The suggestion that we "simply enjoy the story" suggests that shutting of the brain is necessary to enjoyment, that books are mere trifles to be digested without thought. The books we love -- we truly love -- are deep oceans of thought shared across the pages, across even centuries at time, that reward closer looks.
It's the difference between chitchat and a deep heart-to-heart conversation. Sometimes you're just in the mood for light conversation, but what we treasure most are those whose hearts we can share deeply even as we change over the years.
What would Tolkien be without his studies? Or Asimov? I guess I ingested Blake at an influential moment: "You can never know enough without knowing more than enough."
I always want to know more.
I never felt a need to study Asimov. His works stand up as *reading* experience, and do not need to be dissected to be enjoyed.
Funny thing I've found-- when you cut the living dog into pieces, it never acts the same afterwards, even if you put the pieces back where you found them.
Hate to break it to you, but reading is "studying" -- unless you forget each word as you read the next. Your comparison to butchering a dog is a false analogy -- you're comparing apples and oranges.
But I'll save my breath. Clearly your mind is closed on the subject.
To Anonymous: You say that Asimov's works "do not need to be dissected to be enjoyed." I agree whole-heartedly - and I bet Kate might, too. However, no one - certainly not Kate - has said that you can only enjoy a work if you study it. Your argument is based on a false either/or proposition. I have loved books, studied then, and continued to love them - sometimes more. But I also have loved lots of books that I didn't study. As a rule, I don't love one type of book over the other.

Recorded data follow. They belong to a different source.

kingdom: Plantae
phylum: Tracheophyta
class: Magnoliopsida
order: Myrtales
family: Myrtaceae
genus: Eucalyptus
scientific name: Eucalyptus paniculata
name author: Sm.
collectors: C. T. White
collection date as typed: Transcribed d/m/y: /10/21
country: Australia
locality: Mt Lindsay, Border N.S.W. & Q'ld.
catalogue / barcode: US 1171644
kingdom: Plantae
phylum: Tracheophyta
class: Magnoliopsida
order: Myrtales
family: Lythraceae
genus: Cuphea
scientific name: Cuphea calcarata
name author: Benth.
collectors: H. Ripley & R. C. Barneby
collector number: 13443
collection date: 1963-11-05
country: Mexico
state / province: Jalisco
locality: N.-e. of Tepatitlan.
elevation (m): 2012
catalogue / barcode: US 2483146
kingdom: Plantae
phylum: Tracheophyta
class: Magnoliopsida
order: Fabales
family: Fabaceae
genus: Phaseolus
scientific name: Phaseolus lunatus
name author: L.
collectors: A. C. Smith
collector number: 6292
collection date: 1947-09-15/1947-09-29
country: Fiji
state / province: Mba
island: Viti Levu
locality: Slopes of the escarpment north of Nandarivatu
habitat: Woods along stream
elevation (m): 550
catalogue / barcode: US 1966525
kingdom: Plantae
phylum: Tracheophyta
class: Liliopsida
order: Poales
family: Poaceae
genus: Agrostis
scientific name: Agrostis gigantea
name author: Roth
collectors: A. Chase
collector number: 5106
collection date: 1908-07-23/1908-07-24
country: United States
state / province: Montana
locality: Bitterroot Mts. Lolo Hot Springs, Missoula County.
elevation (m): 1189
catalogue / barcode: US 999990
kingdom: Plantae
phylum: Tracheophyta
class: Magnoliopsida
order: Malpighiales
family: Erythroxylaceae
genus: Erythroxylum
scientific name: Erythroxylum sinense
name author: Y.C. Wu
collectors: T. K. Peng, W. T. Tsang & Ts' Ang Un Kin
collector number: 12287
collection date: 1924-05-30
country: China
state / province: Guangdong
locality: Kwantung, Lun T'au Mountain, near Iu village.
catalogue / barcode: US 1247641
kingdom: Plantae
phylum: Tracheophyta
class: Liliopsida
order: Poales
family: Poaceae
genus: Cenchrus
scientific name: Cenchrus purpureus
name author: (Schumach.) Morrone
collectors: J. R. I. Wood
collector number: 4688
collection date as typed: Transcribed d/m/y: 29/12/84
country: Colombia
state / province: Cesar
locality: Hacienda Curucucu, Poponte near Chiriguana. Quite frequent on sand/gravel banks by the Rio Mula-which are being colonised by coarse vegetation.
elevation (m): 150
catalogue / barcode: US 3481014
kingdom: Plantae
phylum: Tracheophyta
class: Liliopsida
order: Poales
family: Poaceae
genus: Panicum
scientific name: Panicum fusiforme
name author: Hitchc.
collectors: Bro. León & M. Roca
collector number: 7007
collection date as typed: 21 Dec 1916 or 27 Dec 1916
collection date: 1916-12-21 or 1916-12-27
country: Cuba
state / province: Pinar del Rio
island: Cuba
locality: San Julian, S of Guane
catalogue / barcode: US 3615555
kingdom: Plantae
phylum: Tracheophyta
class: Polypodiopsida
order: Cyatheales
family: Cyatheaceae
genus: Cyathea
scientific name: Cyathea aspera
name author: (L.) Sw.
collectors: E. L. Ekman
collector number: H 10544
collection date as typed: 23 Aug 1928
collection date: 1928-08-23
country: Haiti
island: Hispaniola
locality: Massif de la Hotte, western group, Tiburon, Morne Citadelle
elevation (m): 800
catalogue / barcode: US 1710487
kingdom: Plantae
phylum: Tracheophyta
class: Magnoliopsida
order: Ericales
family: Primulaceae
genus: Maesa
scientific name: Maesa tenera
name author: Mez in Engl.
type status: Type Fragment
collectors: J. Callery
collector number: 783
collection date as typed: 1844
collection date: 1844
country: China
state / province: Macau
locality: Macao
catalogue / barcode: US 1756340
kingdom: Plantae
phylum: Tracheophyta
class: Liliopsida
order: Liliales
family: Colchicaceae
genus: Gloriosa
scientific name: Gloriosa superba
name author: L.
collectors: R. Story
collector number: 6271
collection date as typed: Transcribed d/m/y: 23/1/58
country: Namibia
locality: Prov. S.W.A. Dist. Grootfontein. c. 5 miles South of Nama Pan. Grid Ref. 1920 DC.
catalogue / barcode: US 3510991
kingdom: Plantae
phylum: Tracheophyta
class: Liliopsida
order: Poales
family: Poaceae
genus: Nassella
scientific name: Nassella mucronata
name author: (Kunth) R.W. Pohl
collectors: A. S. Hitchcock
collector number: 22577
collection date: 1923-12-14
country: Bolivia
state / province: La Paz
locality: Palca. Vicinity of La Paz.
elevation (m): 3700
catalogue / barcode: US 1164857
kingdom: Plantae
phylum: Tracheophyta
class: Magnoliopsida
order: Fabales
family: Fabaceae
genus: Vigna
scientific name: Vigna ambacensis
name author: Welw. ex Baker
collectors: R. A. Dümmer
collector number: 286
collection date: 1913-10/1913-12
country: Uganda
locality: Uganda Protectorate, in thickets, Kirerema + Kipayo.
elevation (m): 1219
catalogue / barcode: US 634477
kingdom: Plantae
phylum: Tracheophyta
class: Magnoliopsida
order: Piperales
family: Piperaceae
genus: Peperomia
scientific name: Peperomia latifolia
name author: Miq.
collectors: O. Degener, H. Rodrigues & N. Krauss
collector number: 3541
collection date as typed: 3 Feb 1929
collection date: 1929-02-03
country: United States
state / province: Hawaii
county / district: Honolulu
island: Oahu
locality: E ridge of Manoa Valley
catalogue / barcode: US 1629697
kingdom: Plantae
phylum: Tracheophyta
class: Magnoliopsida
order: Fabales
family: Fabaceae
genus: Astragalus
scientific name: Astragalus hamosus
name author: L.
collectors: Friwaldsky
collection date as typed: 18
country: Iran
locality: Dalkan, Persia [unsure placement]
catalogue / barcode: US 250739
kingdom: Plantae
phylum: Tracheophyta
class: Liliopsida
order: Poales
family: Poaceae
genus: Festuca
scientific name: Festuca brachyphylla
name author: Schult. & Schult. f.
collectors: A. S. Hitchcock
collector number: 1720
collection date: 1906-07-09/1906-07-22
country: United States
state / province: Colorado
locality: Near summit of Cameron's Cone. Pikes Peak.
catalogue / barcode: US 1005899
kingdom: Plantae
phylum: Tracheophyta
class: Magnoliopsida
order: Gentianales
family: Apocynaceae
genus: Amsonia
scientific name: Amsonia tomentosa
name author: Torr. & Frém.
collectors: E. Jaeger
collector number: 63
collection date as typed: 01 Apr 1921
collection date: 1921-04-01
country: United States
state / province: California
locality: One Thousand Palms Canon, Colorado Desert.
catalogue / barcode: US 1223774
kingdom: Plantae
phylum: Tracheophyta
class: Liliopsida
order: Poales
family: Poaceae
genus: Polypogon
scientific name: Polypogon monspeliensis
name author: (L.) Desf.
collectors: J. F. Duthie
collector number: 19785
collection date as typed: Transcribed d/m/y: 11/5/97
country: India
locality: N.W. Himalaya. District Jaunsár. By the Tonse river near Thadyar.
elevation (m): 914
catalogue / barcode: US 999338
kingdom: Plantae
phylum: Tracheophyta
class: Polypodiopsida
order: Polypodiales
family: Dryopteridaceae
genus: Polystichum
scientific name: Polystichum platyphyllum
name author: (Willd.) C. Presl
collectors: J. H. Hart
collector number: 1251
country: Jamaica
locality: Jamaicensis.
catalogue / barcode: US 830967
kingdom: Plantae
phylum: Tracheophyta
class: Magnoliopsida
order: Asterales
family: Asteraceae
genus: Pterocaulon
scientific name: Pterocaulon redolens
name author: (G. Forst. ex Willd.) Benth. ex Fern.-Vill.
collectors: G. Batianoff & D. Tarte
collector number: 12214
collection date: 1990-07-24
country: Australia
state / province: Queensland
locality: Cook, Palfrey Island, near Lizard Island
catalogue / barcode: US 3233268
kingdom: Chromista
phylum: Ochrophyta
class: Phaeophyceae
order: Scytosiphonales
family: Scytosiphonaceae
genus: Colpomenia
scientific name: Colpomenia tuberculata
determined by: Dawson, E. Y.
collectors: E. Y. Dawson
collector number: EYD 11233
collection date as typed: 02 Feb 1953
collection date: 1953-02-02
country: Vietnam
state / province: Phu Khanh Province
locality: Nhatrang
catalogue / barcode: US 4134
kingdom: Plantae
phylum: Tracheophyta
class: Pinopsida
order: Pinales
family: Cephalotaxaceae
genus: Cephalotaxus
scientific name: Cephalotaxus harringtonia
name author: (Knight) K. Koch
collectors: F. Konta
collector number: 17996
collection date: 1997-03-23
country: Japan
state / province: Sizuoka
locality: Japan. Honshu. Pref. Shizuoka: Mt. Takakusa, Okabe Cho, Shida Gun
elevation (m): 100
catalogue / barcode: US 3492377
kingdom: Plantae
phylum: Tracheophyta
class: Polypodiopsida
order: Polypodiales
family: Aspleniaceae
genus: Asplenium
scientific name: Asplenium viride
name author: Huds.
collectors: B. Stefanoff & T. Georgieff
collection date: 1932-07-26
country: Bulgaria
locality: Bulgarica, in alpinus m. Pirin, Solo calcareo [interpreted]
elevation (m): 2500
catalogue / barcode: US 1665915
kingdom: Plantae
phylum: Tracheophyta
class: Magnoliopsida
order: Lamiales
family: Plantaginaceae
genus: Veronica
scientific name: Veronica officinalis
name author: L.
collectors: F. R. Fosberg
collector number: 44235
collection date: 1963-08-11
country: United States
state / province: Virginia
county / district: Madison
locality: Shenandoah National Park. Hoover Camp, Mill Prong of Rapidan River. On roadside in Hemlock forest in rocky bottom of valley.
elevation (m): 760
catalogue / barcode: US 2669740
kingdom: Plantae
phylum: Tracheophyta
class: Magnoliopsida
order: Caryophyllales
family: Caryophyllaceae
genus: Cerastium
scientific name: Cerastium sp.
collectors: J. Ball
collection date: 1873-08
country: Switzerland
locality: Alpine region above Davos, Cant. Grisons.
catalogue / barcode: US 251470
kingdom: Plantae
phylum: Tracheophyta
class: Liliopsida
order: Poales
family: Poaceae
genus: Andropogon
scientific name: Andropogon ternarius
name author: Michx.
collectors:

Funny thing I've found--after I've studied a book, it's still all in one piece, the same as before.
Exactly. I don't think academia is saying that anything "must" be studied. It is saying -and it should be saying- that anything can be studied, that we're allowed to study anything. Just like we can and have the right to experience things without analyzing them in the slightest. I'm not comfortable with the suggestion that analysis can be intrinsically bad.